La experiencia del espíritu

El Espíritu Santo puede manifestarse de múltiples formas: como viento recio y fuego, tal como lo presenta la lectura que narra el acontecimiento de Pentecostés; pero también de una forma enteramente suave, silenciosa e interior, como lo describe san Pablo que nos invita a dejarnos guiar por su voz y su moción interior. 

Sea cual sea la forma en que se nos comunique, el Espíritu Santo es siempre el intérprete de Cristo, quien nos lo envía para que comprendamos el significado de su persona, de su palabra, de su vida y de su pasión en su verdadera profundidad. 

La llegada del Espíritu como un viento recio nos muestra su libertad: «El viento sopla donde quiere y oyes su ruido, pero no sabes de dónde viene ni a dónde va» (Jn 3,8).

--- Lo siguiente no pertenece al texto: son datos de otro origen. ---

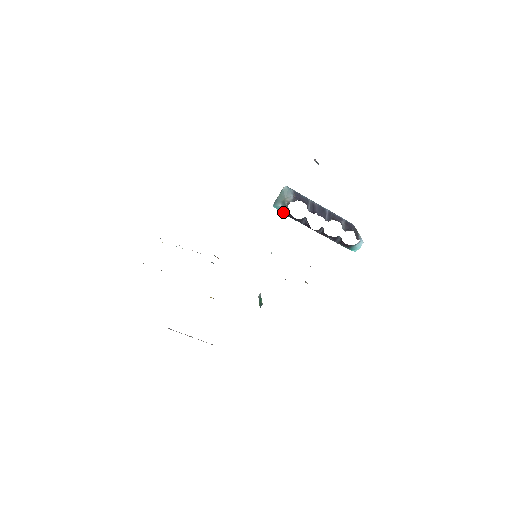
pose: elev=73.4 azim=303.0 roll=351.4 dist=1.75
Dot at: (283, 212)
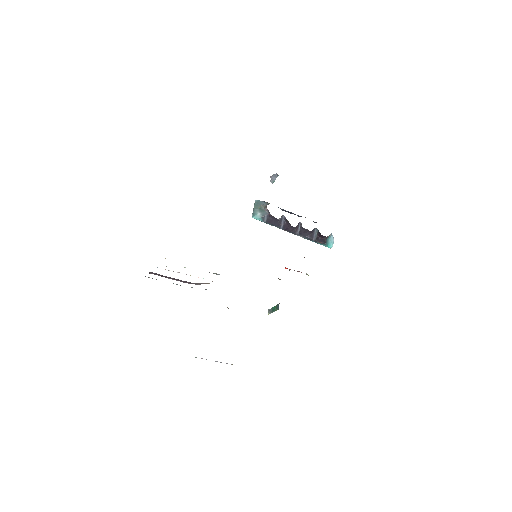
Dot at: (262, 220)
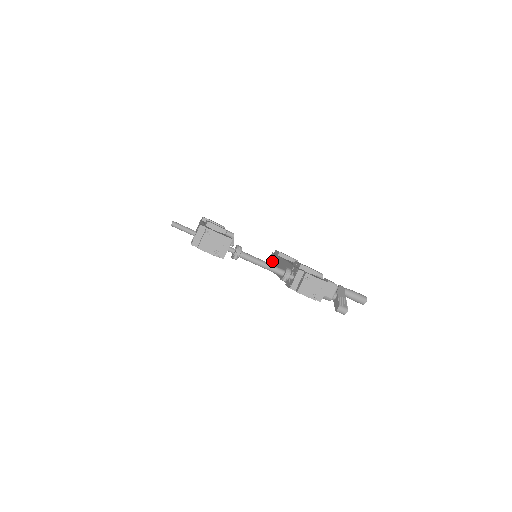
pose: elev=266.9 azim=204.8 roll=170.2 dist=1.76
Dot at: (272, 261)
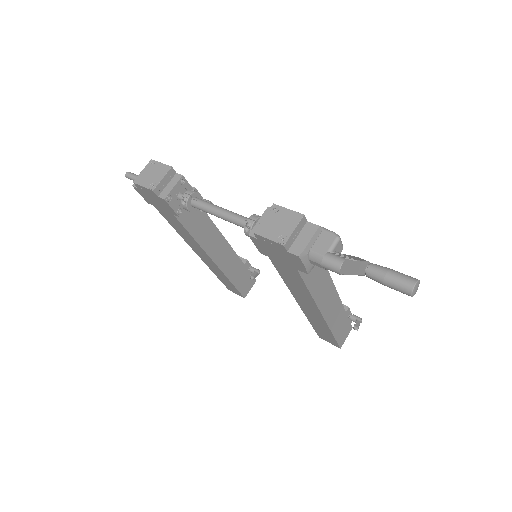
Dot at: occluded
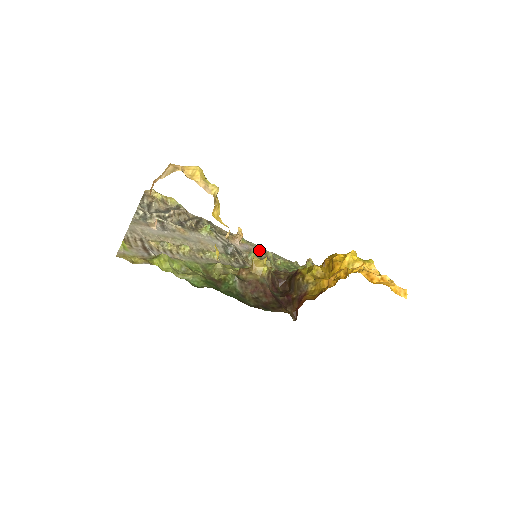
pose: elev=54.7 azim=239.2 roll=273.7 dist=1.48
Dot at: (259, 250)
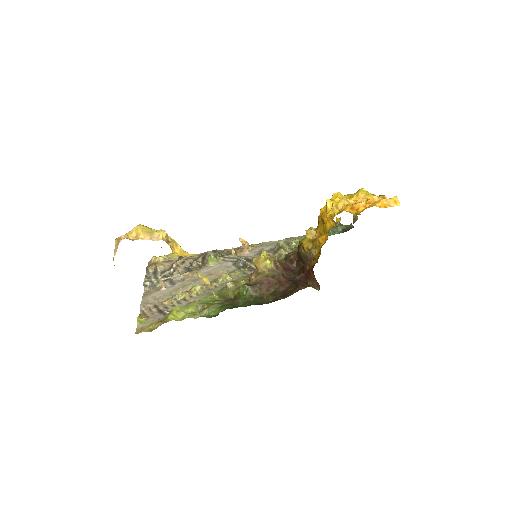
Dot at: (271, 245)
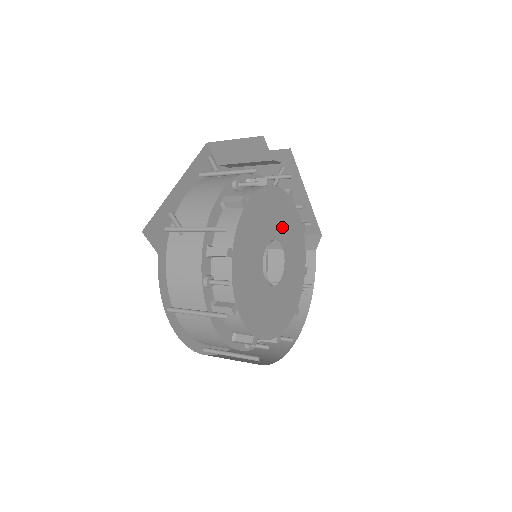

Y si además desciende en forma de lenguas de fuego que se posan encima de cada uno de los discípulos, es para que las lenguas de los testigos, que empiezan a hablar enseguida, se tornen espiritualmente ardientes y de este modo puedan inflamar también los corazones de sus oyentes. 

Los fenómenos exteriores tienen siempre en el Espíritu un sentido interior: su ruido, como de un viento recio, hace acudir en masa a los oyentes y su fuego permite a cada uno de ellos comprender el mensaje en una lengua que les es íntimamente familiar; este mensaje que los convoca no es un mensaje extraño que primero tengan que estudiar y traducir, sino que toca lo más íntimo de su corazón. 

El Espíritu se nos envía para introducirnos en la verdad completa de Cristo, que nos revela al Padre. Es el Espíritu del amor entre el Padre y el Hijo, y nos introduce en este amor. Al comunicarse a nosotros, nos comunica el amor trinitario, y para nosotros criaturas el acceso a este amor es el Hijo como revelador del Padre. 

De este modo el Espíritu acrecienta en nosotros el recuerdo y profundiza la inteligencia de todo lo que Jesús nos ha comunicado de Dios mediante su vida y su enseñanza.